Hay un sinfín de momentos memorables, todos ellos relatados a través de la melancólica mirada (tamizada por la memoria) del joven protagonista. Algunos entrañables: su primer encuentro con su futura cuñada, Bronwyn (Anna Lee); la velada en la que, después de abandonar el resto de los hermanos la casa familiar (disconformes con la actitud del cabeza de familia con respecto al conflicto con los patronos de la mina), Huw se queda sólo con el padre sentado al otro extremo de la enorme mesa del comedor y carraspea para hacer notar su presencia en señal de fidelidad (fotograma 2); la visita de Gruffydd, cuando Huw está convaleciente por el accidente en el arroyo helado, en la que el pastor le entrega un ejemplar de La isla del tesoro (“casi desearía estar tumbado en tu lugar con tal de leer este libro por primera vez” – fotograma 3); el reencuentro con la madre, también convaleciente por el mismo percance, a la que descubre atónito repentinamente envejecida (“La nieve se quedó en mi pelo”); sus primeros pasos, de la mano de Gruffydd, tras la larga temporada postrado en cama. Otros aciagos, o directamente trágicos: la muerte de Ianto en la mina, cuyo cuerpo vemos aparecer en brazos de su padre en la plataforma elevadora que los saca al exterior (una imagen que nos remite a La Pietà); Gruffydd observando impotente y desde la distancia a Angharad a la salida de la iglesia tras su boda con el heredero del patrón de la mina (fotograma 4); o, por supuesto, la imagen del propio Huw con el cuerpo sin vida del padre en su regazo tras un nuevo accidente en la mina (de nuevo la referencia a la célebre escultura de Miguel Ángel, ahora con los papeles invertidos: si antes era el hijo muerto en brazos del padre, ahora es el padre el que yace en brazos del hijo – fotograma 5).
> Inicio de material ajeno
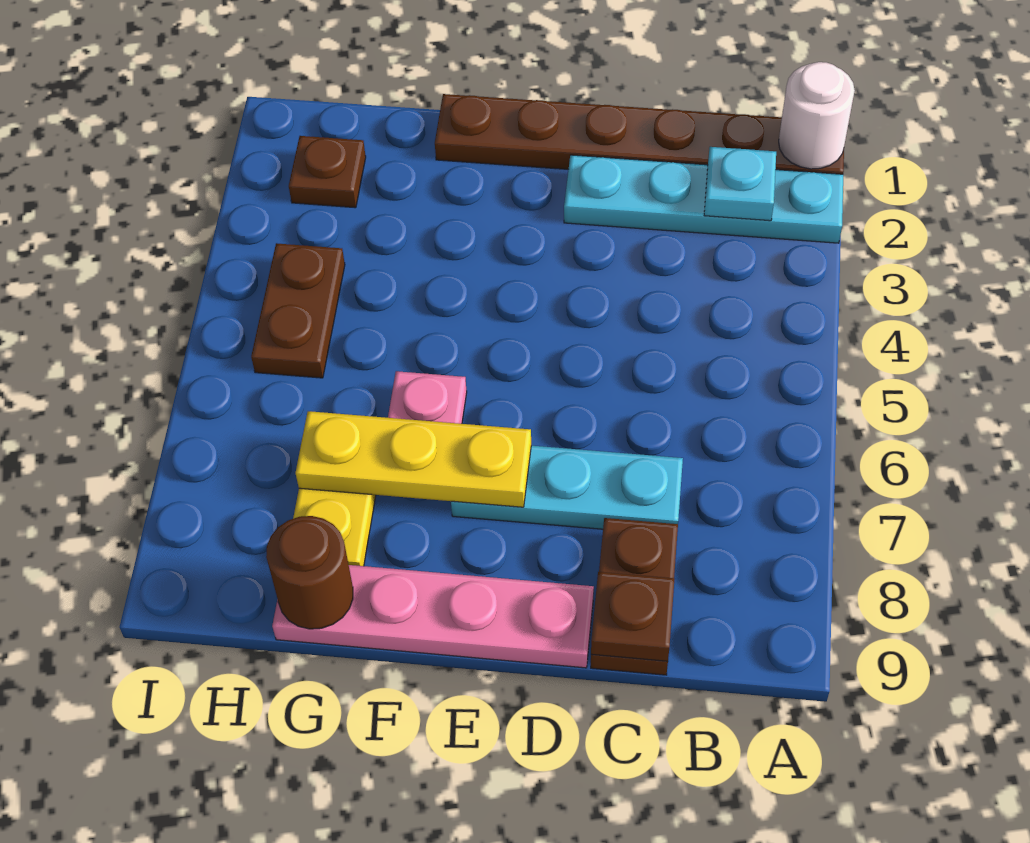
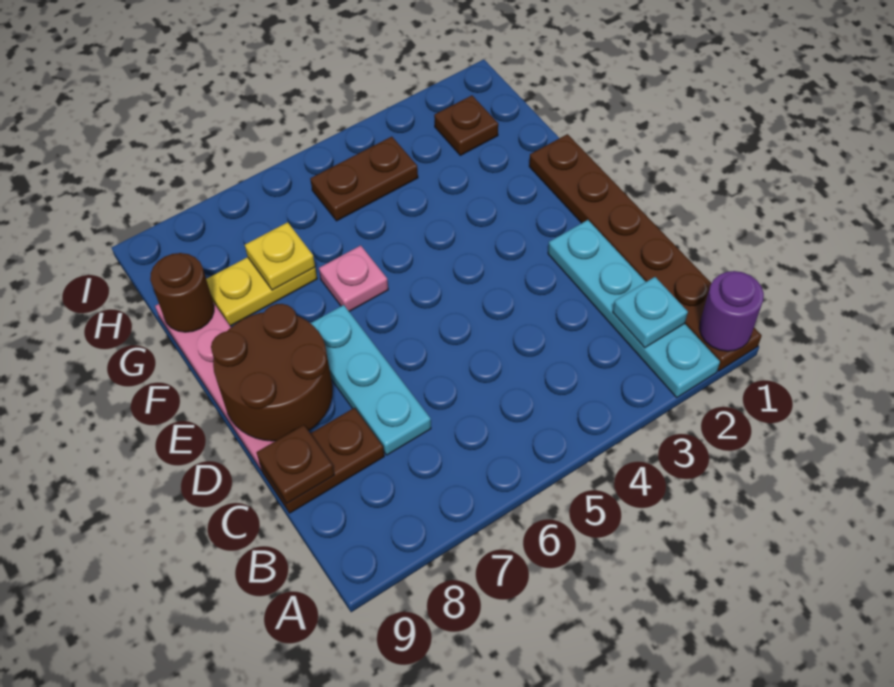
white 1x1 round brick [779,62,855,169] -> purple 1x1 round brick [699,271,764,351]
none -> brown 2x2 round brick [211,304,333,441]
yellow 1x3 plate [296,411,531,507] -> yellow 1x1 plate [245,222,315,290]

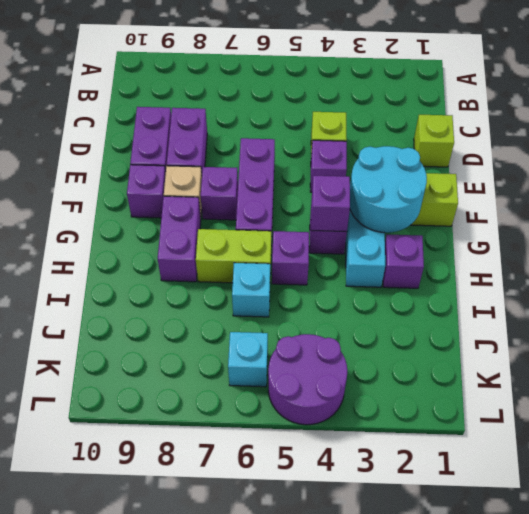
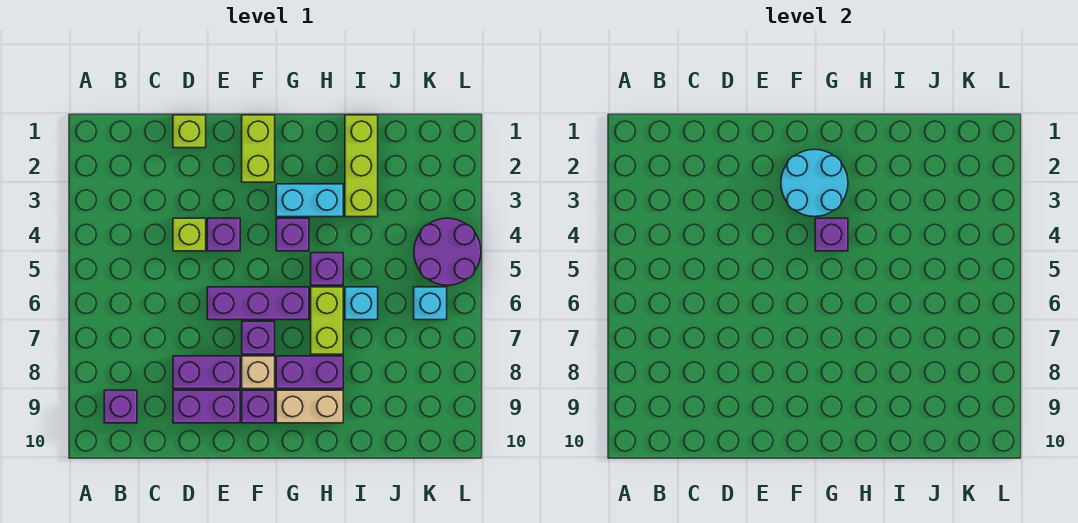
none -> tan 1x2 brick [276,390,343,423]
purple 1x1 brick [383,235,424,288] -> purple 1x1 brick moved to [104,390,137,423]
none -> lime 1x3 brick [345,115,378,217]

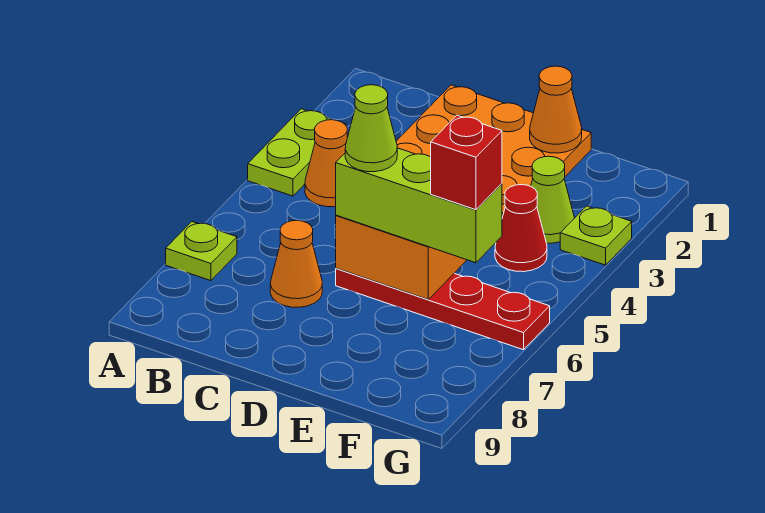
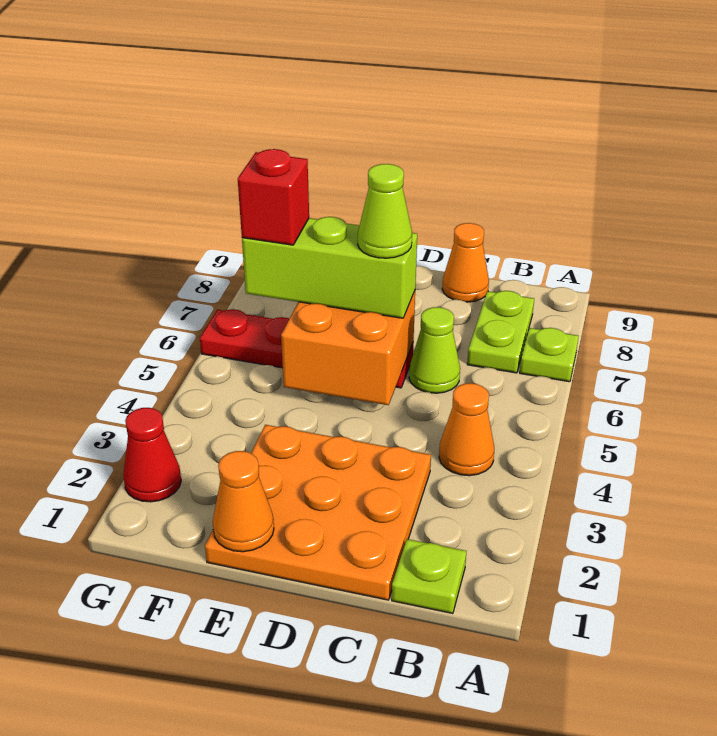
lime 1x2 plate [248,109,346,196] -> lime 1x2 plate moved to [467,291,534,373]
orange 1x1 cone [270,220,322,307] -> orange 1x1 cone moved to [442,223,489,302]
lime 1x1 cone [531,156,574,243] -> lime 1x1 cone moved to [409,307,460,393]
red 1x1 cone [495,185,547,272] -> red 1x1 cone moved to [123,408,181,502]
lime 1x1 plate [560,206,632,265] -> lime 1x1 plate moved to [392,539,466,614]

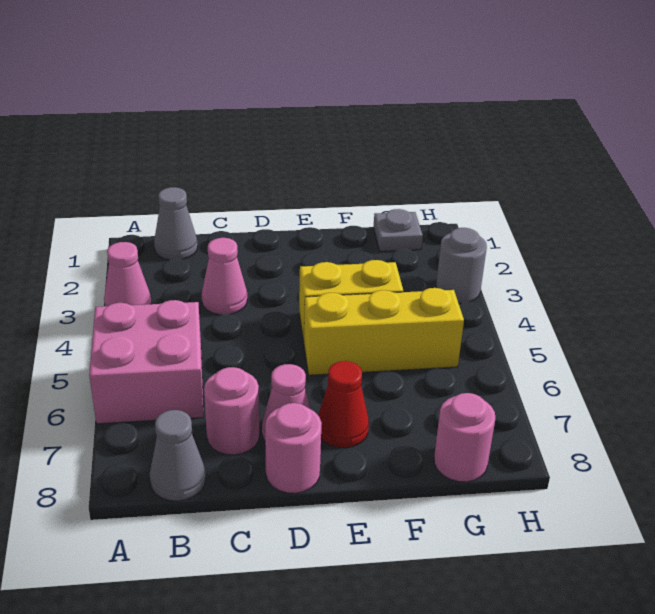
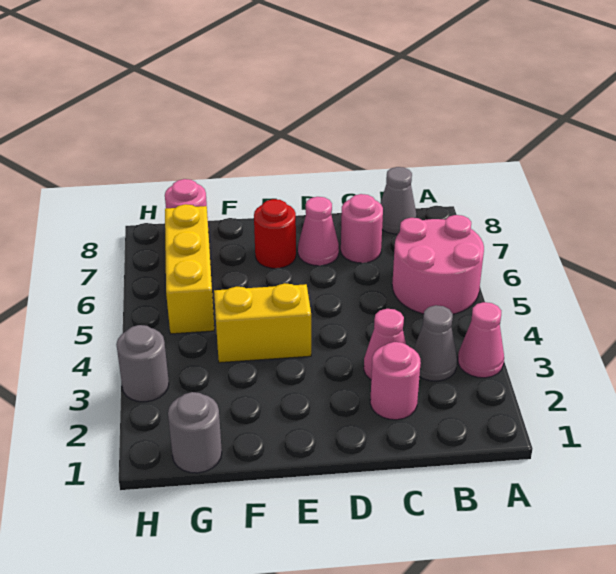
pink 2x2 brick [89,300,204,424] -> pink 2x2 round brick [392,215,484,314]
grey 1x1 cone [154,187,198,260] -> grey 1x1 cone moved to [414,305,457,381]
pink 1x1 round brick [265,403,322,493] -> pink 1x1 round brick moved to [370,342,421,420]
yellow 1x3 brick [304,288,464,375] -> yellow 1x3 brick turned to [165,204,214,334]
red 1x1 cone [318,361,369,448] -> red 1x1 round brick [254,199,296,268]
grey 1x1 plate [373,209,423,251] -> grey 1x1 round brick [168,392,222,473]

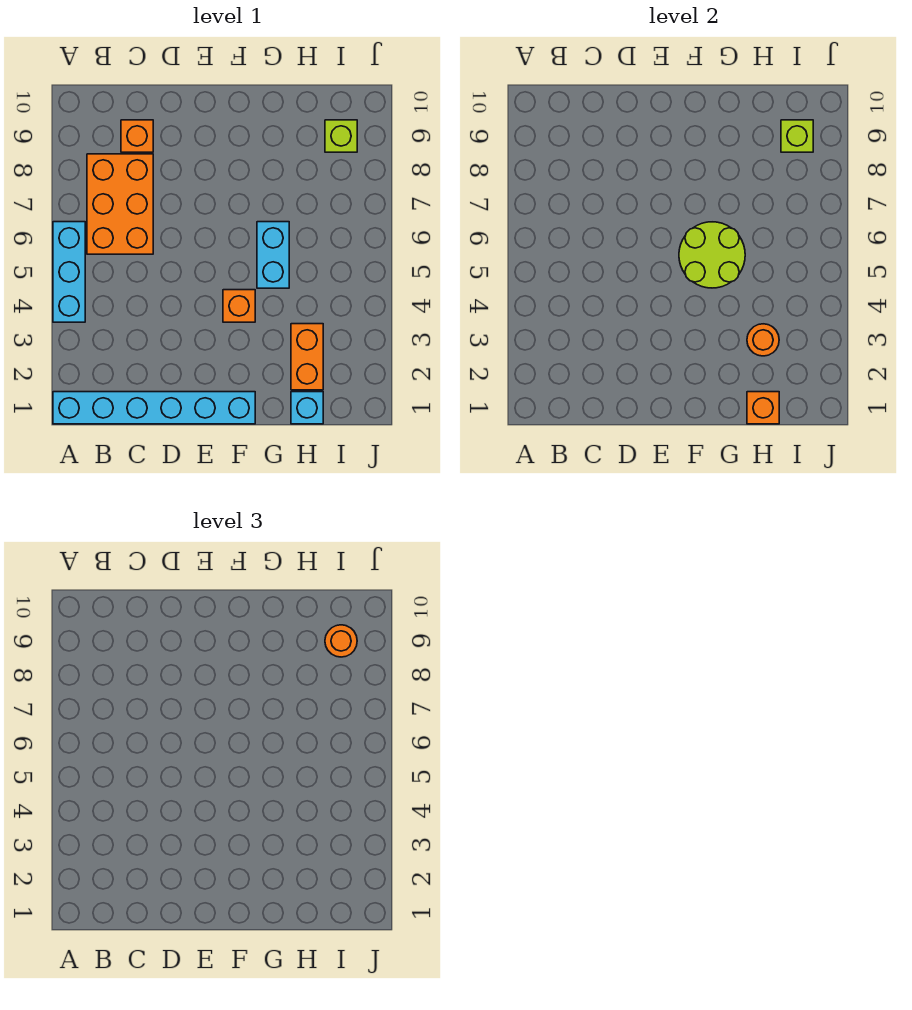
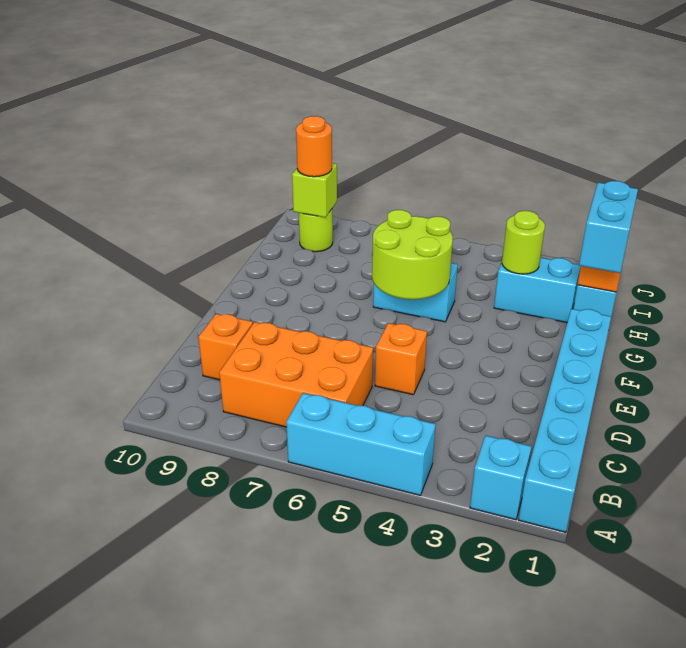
none -> cyan 1x1 brick [470,435,532,520]
orange 1x1 brick [223,290,255,322] -> orange 1x1 brick moved to [375,323,427,395]
none -> cyan 1x2 brick [579,181,638,273]
orange 1x2 brick [291,324,323,390] -> cyan 1x2 brick [494,258,581,323]
orange 1x1 round brick [747,324,779,356] -> lime 1x1 round brick [502,211,545,274]
lime 1x1 brick [325,120,357,152] -> lime 1x1 round brick [299,209,333,252]

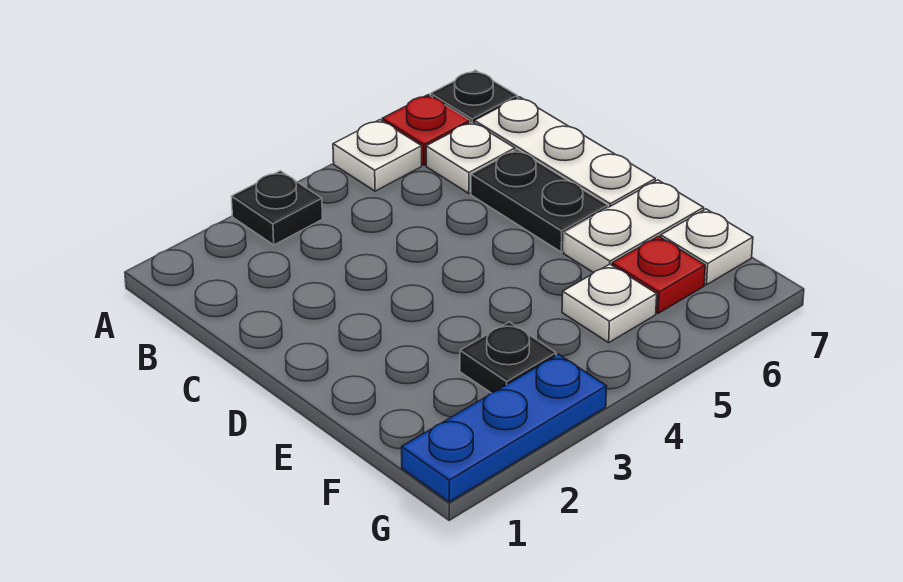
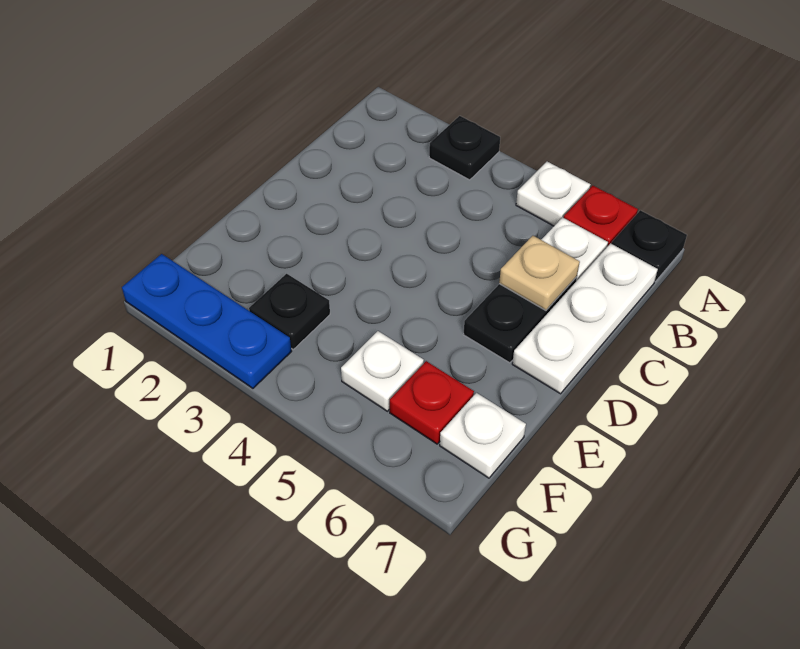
none -> tan 1x1 plate [499,236,580,310]
white 1x2 plate [564,180,704,273] -> none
Episodios que Ford glosa (entre otros) al final de la película para cerrar uno de los filmes más bellos y emocionantes de toda su filmografía.
 
David Vericat
© cinema esencial (enero 2018)

VÍDEOS: 
Trailer

Comentarios

Visión nostálgica y un tanto idílica (reforzada por esos fuertes lazos familiares que tanto gustaban a Ford) del duro mundo del trabajo en las minas de carbón. Sería la adecuación a lo que venga, en contraste con la demanda combativa de Zola en «Germinal». Donald Crips siempre en su papel de patriarca indiscutible, jefe de clan, intentando dominar a sus hijos mayores, preocupados por lo que se les viene encima y nunca dispuestos a una actitud servil propia de la vieja sociedad estamental. La novela de Llewellyn es muy extensa, y fue publicada por Edhasa hace unos años en castellano. Transmite el mismo aroma de nostalgia por un mundo perdido que el guion del filme de Ford. Pero ni el carbón era algo limpio, ni por eso el valle podría ser tan verde. La convalecencia de Huw en cama, y su descubrimiento de la lectura, puede inspirarse en la vida del conservador Sir Walter Scott, niño enfermizo fascinado por el pasado legendario de los Highlanders, cuyas aventuras escuchó y leyó en su postración. «¡Qué verde era mi valle!» es ese Ford por antonomasia: el de los viejos valores tradicionales, el del honor familiar que siempre hay que venerar y mantener por encima de todo (véase «El hombre tranquilo»). Valores que el mundo ha perdido y que solo quedan en la memoria de los mayores, tal vez para la irremisible deriva sin rumbo de sociedades extraviadas.